SANGATTA – Penanganan kebakaran hutan dan lahan (karhutla) di Kabupaten Kutai Timur (Kutim) menunjukkan perkembangan positif. Badan Penanggulangan Bencana Daerah (BPBD) Kutim mencatat jumlah titik panas atau hotspot mulai mengalami penurunan seiring masifnya penanganan yang dilakukan di lapangan.
Meski demikian, kewaspadaan tetap diperkuat. Berdasarkan data per 22 Agustus 2026, luas lahan yang terdampak karhutla di Kutim telah mencapai 68,3 hektare.

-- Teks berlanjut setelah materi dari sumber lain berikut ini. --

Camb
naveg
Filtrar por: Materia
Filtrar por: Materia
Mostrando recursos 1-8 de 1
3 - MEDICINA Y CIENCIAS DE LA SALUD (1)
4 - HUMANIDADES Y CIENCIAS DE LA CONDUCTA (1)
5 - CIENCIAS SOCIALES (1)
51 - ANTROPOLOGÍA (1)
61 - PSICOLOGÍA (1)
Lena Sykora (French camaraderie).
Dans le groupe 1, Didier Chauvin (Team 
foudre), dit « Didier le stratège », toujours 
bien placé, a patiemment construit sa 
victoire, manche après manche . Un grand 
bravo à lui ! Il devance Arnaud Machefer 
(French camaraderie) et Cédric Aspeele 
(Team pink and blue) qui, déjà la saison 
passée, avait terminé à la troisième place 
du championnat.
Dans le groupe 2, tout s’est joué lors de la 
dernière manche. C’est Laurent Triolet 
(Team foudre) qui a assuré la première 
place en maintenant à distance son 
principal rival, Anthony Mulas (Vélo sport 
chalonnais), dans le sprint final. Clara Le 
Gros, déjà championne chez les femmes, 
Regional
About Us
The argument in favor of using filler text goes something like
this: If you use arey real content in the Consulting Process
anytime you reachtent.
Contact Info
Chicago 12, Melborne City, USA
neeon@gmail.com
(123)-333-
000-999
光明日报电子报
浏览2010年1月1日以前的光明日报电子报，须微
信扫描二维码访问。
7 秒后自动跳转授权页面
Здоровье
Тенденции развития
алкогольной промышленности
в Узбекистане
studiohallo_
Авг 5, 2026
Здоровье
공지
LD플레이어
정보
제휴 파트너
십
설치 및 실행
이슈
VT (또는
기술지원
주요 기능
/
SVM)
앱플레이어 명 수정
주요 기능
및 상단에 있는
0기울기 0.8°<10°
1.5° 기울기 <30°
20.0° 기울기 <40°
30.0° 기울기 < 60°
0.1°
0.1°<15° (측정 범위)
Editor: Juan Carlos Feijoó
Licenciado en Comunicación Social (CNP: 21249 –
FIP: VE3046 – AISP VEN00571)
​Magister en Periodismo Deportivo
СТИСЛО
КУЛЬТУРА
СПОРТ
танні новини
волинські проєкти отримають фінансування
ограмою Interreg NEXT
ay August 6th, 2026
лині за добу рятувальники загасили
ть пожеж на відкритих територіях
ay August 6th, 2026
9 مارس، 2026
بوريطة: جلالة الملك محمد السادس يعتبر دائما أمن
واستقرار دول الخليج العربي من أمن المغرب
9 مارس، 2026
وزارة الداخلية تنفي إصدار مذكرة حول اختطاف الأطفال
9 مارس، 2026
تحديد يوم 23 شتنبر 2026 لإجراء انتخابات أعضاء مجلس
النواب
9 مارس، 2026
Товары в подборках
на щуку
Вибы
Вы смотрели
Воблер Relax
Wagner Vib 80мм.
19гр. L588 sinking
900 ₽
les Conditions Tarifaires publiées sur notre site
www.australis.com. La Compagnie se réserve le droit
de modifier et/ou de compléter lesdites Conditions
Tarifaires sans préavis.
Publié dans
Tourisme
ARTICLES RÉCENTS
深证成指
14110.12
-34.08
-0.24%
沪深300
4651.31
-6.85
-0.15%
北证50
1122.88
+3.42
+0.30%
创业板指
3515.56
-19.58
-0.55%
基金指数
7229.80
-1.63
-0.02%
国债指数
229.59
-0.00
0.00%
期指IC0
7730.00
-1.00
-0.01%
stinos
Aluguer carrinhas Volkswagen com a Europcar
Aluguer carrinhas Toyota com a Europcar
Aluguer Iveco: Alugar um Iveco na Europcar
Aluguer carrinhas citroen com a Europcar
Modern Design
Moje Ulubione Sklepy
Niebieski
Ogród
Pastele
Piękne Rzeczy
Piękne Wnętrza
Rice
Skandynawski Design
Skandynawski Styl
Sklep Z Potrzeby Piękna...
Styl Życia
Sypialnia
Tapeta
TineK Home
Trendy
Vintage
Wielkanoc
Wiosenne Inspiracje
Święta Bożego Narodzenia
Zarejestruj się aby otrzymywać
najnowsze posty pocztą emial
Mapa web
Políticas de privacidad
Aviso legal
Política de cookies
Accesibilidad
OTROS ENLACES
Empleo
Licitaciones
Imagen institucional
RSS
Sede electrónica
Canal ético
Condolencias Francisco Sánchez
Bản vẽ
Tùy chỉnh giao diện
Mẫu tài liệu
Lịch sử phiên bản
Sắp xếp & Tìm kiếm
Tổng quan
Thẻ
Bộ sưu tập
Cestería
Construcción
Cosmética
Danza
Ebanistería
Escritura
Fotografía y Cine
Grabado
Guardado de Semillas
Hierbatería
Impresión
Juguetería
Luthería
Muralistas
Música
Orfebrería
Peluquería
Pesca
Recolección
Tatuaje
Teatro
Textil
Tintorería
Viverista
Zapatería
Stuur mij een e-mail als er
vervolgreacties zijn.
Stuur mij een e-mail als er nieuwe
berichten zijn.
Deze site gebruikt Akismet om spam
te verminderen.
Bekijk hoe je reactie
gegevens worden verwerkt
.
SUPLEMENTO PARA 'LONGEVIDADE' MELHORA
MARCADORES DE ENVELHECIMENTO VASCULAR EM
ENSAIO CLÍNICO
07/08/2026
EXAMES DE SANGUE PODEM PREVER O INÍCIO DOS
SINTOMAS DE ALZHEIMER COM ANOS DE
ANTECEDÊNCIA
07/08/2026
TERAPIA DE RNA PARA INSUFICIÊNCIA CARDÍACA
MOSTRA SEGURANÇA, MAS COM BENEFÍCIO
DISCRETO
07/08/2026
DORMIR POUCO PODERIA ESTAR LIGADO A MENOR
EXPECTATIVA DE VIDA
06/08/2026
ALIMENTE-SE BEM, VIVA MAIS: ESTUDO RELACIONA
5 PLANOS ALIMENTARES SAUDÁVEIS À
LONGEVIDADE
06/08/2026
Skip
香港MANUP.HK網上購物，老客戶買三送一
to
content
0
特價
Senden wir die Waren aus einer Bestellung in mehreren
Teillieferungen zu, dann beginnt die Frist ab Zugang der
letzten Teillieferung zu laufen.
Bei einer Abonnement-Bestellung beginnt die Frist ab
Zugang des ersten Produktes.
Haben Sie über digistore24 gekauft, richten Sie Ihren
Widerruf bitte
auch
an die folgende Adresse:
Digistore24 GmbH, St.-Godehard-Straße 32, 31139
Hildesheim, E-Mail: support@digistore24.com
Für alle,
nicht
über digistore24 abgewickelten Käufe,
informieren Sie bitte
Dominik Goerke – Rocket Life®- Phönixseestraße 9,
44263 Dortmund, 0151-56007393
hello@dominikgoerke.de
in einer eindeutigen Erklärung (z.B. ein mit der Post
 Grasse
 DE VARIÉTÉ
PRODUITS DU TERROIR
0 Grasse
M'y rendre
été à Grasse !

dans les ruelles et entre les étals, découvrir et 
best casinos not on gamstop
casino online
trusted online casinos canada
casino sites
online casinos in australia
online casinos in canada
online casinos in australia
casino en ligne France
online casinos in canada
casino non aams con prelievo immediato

Hal tersebut disampaikan Kepala BPBD Kutim, Sulastin, dalam Rapat Koordinasi Penanggulangan Karhutla yang digelar di Ruang Rapat Utama BPBD Kutim, Senin (24/8/2026) pagi.
Sulastin menjelaskan, berdasarkan pemantauan terbaru, rata-rata kemunculan titik api harian di Kutim mulai menurun. Sebelumnya, jumlah titik api berada di kisaran empat hingga lima titik per hari. Kini, angka tersebut turun menjadi sekitar dua titik per hari.
Namun, kondisi itu bukan berarti ancaman karhutla telah sepenuhnya berakhir. BPBD masih mewaspadai sisa-sisa pembakaran yang berpotensi kembali memicu kebakaran.
Sulastin mencontohkan adanya kejadian di lapangan ketika sebuah titik api ditinggalkan oleh pemiliknya. Bara yang belum benar-benar padam kemudian kembali merambat dan membuat tim gabungan harus turun melakukan pemadaman ulang, meski sebelumnya personel telah meninggalkan lokasi.
“Masih ada bara-bara yang harus kita waspadai. Jangan sampai setelah ditinggalkan, api kembali merambat dan akhirnya tim harus turun lagi,” ujar Sulastin.
Sementara itu, berdasarkan rekapitulasi sementara, total lahan terdampak karhutla di Kutim telah mencapai 68,3 hektare.
BPBD memastikan angka tersebut masih dalam proses pendataan dan validasi bersama pemerintah kecamatan. Pasalnya, sejumlah laporan dari beberapa kecamatan masih dalam tahap verifikasi sebelum seluruh data dihimpun secara keseluruhan.
Untuk mempercepat respons apabila kembali ditemukan titik api, BPBD Kutim telah menyiagakan posko utama penanggulangan karhutla secara terpusat di Kantor BPBD Kutim.
Posko pendukung di tingkat kecamatan juga terus dioptimalkan. Salah satunya berada di Kantor Camat Sangatta Selatan yang telah disiapkan untuk memperkuat koordinasi penanganan di wilayah.
BPBD juga tengah menginventarisasi kesiapan peralatan sekaligus menginstruksikan seluruh pemerintah kecamatan di Kutim agar segera membentuk posko operasional siaga karhutla di wilayah masing-masing.
Langkah tersebut dinilai penting untuk memperpendek jalur koordinasi sekaligus mempercepat respons apabila terjadi kebakaran.
Penanganan di lapangan juga mendapat dukungan penuh dari jajaran Forum Koordinasi Pimpinan Daerah (Forkopimda) Kutim. Dandim Letkol Czi Zainal Abidin dan Kapolres AKBP Aryansyah disebut aktif mengawal tim gabungan hingga ke sejumlah titik yang dinilai krusial.
Di sisi lain, keterlibatan masyarakat menjadi salah satu faktor penting dalam upaya pengendalian karhutla. Warga dinilai semakin sigap melaporkan apabila menemukan titik api di wilayahnya.
Pemkab Kutim pun terus mendorong pemerintah kecamatan, perusahaan swasta, serta seluruh elemen masyarakat untuk memperkuat kolaborasi dalam pencegahan dan penanganan karhutla.
Dengan tren penurunan titik panas tersebut, pemerintah berharap kondisi wilayah Kutim tetap aman dan terkendali, sekaligus mencegah munculnya kebakaran baru yang dapat memperluas dampak karhutla.